Getting Started
Table of contents
Installation
Data I/O was built and tested with Spark 3.2.1/3.3.2/3.4.1 and Scala 2.12. Support for prior versions is not guaranteed.
Published releases are available on GitHub Packages, in the AmadeusITGroup repository.
Using Maven:
<dependency>
<groupId>com.amadeus.dataio</groupId>
<artifactId>dataio-core</artifactId>
<version>x.x.x</version>
</dependency>
Minimal Example
This example presents how to write a rudimentary data pipeline: removing the duplicates from a CSV dataset, and saving the result as Parquet.
To make it work, you only need to write three components:
- A data processor, which contains the transformations to operate on the data,
- A configuration file, which contains information about the processor to use, the inputs, outputs, etc.,
- A data pipeline, which loads the configuration file and runs the data processor with the configuration that you defined.
The Data Processor
Every transformation made using Data I/O must be written in a data processor, a class that you create by extending the Processor trait or one of its sub-classes.
Data transformations happen in the run
method, which is used by the data pipeline to start the data processing.
package gettingstarted
import com.amadeus.dataio.{HandlerAccessor, Processor}
import org.apache.spark.sql.SparkSession
case class DuplicatesDropper() extends Processor {
override def run(handlers: HandlerAccessor)(implicit spark: SparkSession): Unit = {
val myInputData = handlers.input.read("my-input")
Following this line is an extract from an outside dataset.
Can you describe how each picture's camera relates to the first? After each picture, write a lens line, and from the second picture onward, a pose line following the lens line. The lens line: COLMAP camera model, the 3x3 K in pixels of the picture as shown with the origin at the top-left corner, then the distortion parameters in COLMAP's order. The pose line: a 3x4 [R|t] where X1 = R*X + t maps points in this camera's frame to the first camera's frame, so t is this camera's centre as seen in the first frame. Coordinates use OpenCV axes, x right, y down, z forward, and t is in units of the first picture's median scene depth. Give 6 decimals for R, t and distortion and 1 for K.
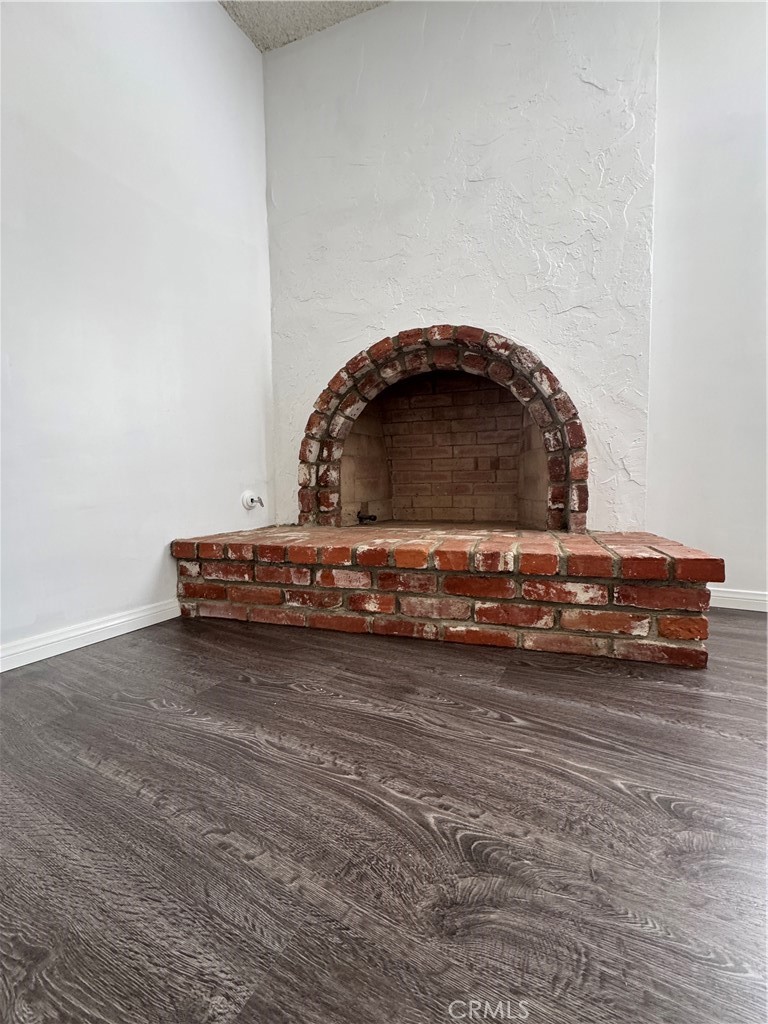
lens RADIAL K [[440.9, 0, 384.0], [0, 440.9, 512.0], [0, 0, 1]] dist [-0.000594, -0.000062]
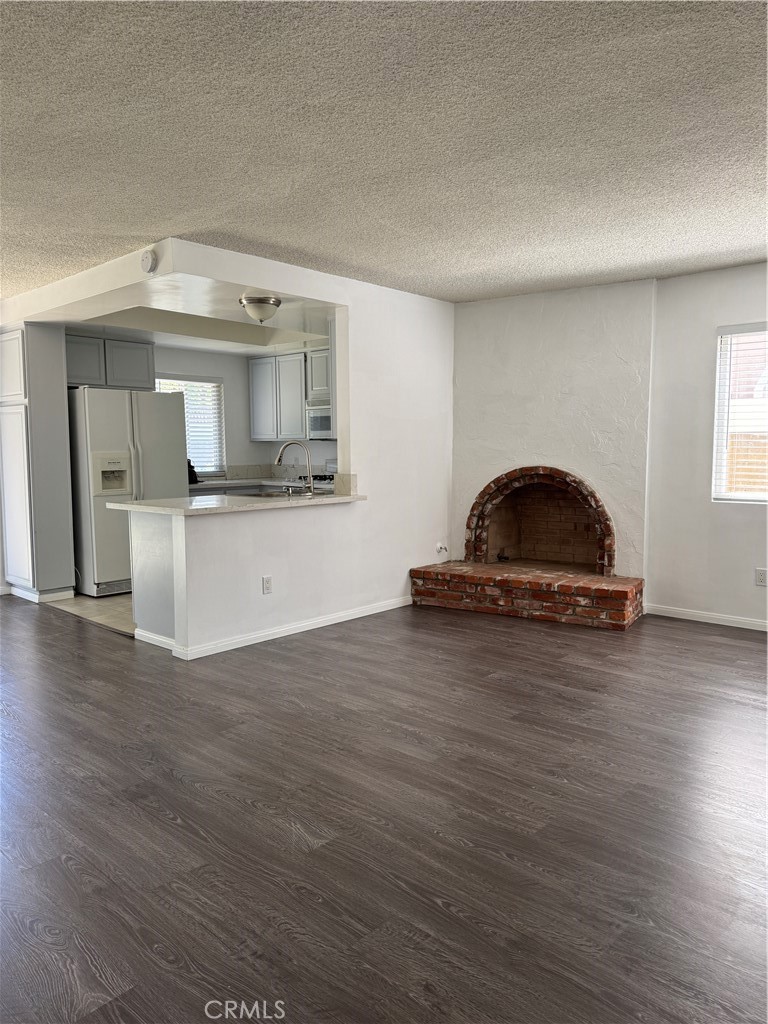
lens RADIAL K [[715.8, 0, 384.0], [0, 715.8, 512.0], [0, 0, 1]] dist [0.177568, -0.227423]
pose [[0.974399, 0.034770, -0.222121, 0.171868], [-0.031310, 0.999328, 0.019082, -0.281874], [0.222635, -0.011639, 0.974832, -2.497212]]
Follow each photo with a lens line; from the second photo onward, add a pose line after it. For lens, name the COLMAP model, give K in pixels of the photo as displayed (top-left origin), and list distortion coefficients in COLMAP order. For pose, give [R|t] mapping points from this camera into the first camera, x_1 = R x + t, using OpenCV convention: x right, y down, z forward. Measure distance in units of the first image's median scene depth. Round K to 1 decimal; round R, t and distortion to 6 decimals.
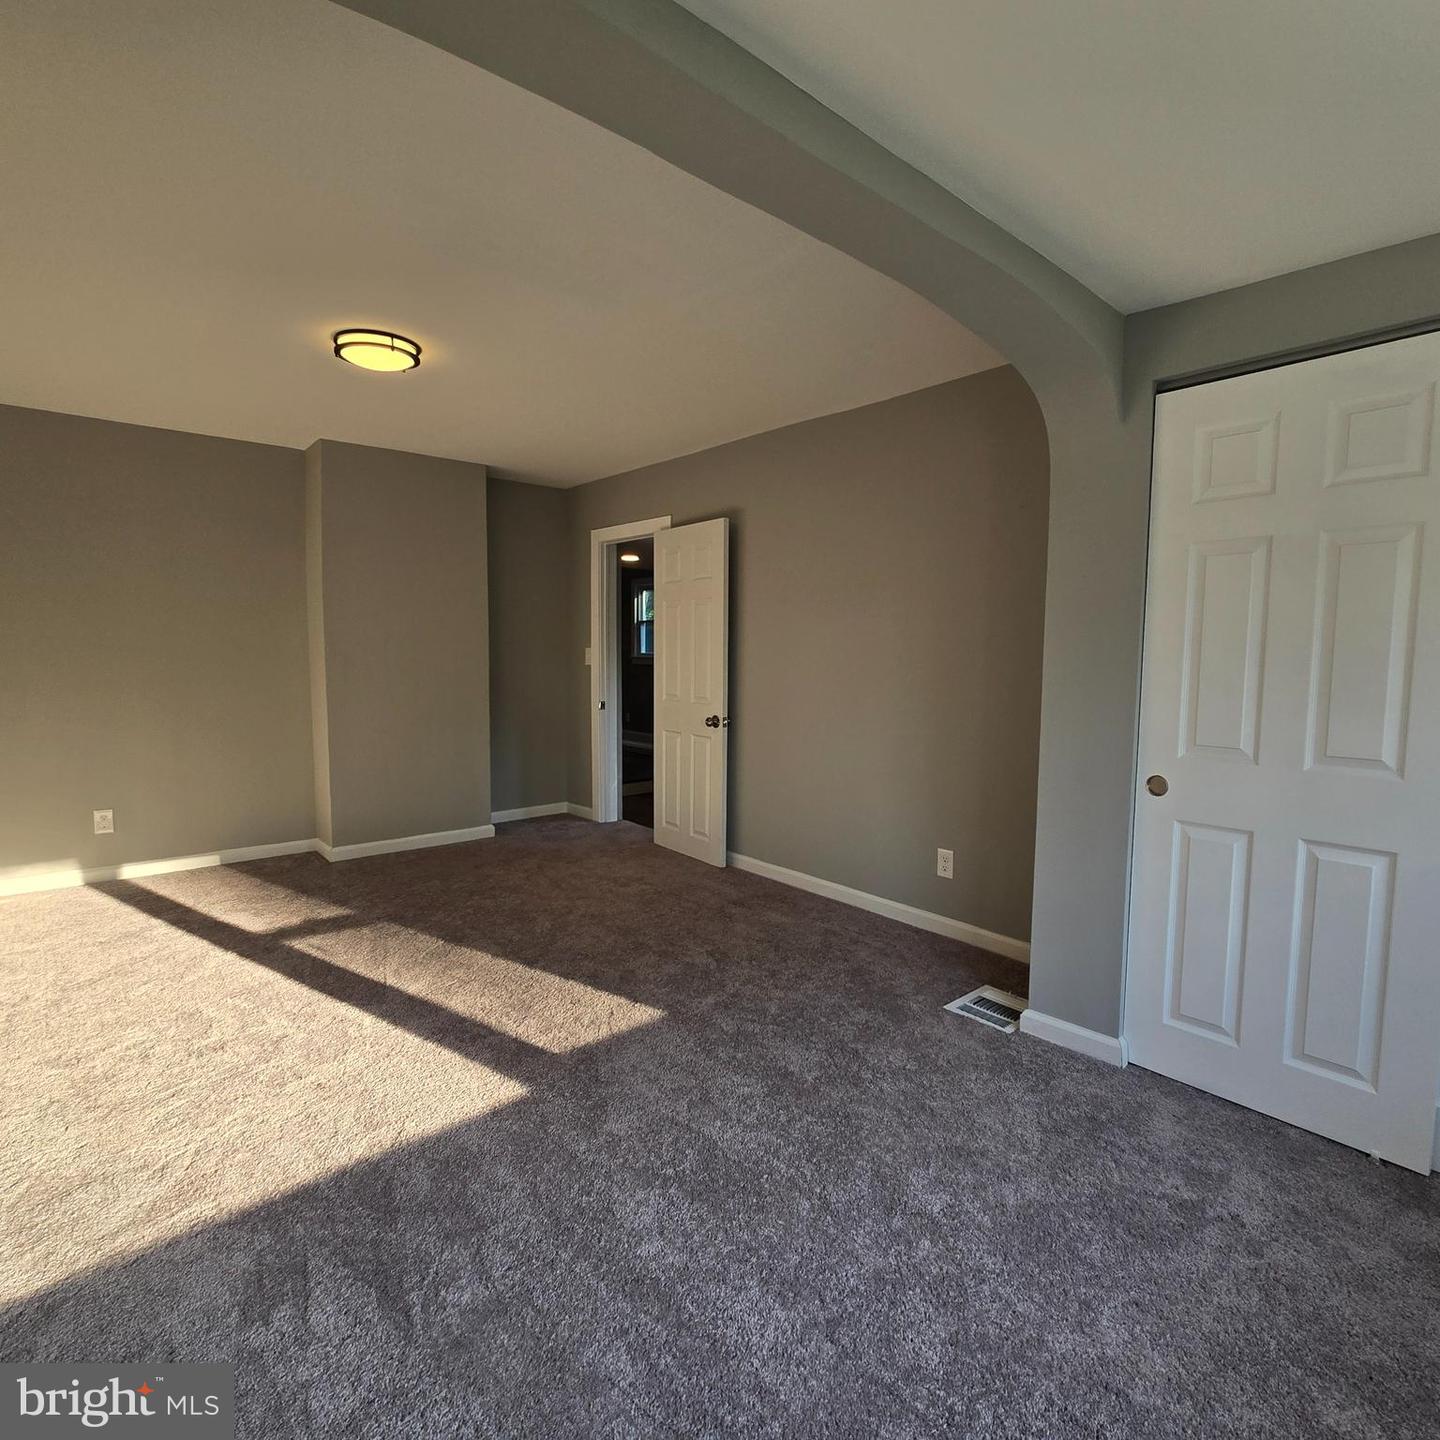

val fixedData = myInputData.dropDuplicates
handlers.output.write("my-output", fixedData)
}
}
The Configuration File
The configuration file contains the definition of the data processor your application will run, as well as inputs, outputs and distributors. In our case, we only need one input, and one output.
Processing {
Type = "gettingstarted.DuplicatesDropper"
}
Input {
Name = "my-input"
Type = "com.amadeus.dataio.pipes.storage.batch.StorageInput"
Path = "/path/my-input"
Format = "csv"
Options {
header = "true"
}
}
Output {
Name = "my-output"
Type = "com.amadeus.dataio.pipes.storage.batch.StorageOutput"
Path = "/path/my-output"
Format = "parquet"
}
The Data Pipeline
Now that we’re ready, it’s time create our pipeline. To do so, we’ll use the configuration file.
package gettingstarted
import com.amadeus.dataio.Pipeline
import org.apache.spark.sql.SparkSession
object MySparkApplication extends App {
// val spark: SparkSession = (...)
Pipeline("src/main/resources/application.conf").run(spark)
}